4. Volvo S60 2.4 benzyna 170KM lub 2.4 D5 163KM. Chyba najdroższe w utrzymaniu, jednak komfort, wyposażenie na wysokim poziomie. Wysoka kultura pracy jednostek 5-cyl.
5. Honda Accord VII gen. 2.0 ( ewentualnie 2.4) exclusive. Po prostu porządny wóz.
6. Ostatnio przyjrzałem się również BMW 3 e90 a raczej e91 318d, 320d, jednak w moim budżecie raczej nieosiągalne...
Niestety nie udało mi się jeszcze "zabrać" za przejażdżki w/w autami, ale może uda się ograniczyć wybór to też będzie mniej szukania.

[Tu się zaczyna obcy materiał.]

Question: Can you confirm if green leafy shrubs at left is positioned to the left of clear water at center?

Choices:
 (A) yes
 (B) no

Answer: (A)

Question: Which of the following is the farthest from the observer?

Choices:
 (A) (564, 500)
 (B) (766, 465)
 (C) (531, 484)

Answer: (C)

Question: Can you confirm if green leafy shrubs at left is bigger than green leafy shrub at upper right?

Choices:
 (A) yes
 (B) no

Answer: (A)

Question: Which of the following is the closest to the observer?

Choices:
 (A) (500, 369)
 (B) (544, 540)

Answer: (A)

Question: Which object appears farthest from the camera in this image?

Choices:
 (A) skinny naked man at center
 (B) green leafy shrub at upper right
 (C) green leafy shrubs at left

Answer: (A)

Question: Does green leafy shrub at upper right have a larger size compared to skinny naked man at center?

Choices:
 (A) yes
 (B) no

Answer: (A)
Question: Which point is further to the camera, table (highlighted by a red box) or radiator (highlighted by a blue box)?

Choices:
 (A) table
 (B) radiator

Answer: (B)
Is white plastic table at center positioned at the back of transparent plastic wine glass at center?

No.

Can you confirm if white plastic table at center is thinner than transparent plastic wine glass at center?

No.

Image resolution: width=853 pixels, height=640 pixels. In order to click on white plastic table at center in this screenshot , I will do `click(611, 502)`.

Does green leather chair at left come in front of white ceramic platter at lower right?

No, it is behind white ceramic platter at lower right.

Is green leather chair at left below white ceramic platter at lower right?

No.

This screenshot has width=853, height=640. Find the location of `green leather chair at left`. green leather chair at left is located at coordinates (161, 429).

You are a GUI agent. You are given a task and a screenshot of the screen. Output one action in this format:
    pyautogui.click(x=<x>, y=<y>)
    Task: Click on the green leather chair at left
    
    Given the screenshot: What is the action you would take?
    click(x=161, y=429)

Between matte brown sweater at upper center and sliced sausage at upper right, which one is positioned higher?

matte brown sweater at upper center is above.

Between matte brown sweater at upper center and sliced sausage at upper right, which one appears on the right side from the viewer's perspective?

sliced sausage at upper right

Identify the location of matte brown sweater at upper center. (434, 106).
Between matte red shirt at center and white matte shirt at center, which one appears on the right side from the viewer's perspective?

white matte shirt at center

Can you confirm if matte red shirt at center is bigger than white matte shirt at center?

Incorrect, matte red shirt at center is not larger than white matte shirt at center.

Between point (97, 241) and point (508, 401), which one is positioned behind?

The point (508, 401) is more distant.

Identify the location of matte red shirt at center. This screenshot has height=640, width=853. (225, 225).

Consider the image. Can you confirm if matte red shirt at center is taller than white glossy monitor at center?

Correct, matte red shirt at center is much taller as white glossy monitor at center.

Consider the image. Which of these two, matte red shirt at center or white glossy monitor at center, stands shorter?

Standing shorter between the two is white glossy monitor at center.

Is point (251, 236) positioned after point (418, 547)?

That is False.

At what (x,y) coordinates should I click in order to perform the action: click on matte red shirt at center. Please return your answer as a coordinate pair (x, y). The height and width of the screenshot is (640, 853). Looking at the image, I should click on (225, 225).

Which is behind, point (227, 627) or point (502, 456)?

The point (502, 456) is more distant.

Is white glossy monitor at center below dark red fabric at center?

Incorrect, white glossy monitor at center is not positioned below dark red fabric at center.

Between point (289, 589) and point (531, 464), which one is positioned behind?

Dodam, że za wyższy poziom bezawaryjności jestem w stanie zapłacić nieco więcej za części zamienne czy koszt serwisu. To samo dotyczy ekonomiki – więcej przyjemności z jazdy kosztem nieznacznie większego spalania. Nie chcę też jeździć autem, które co chwilę mija nas na ulicy ( chociaż civic nie jest specjalnie rzadkim egzemplarzem
Jakieś sugestie ?
(nastąpiła zmiana budżetu niestety)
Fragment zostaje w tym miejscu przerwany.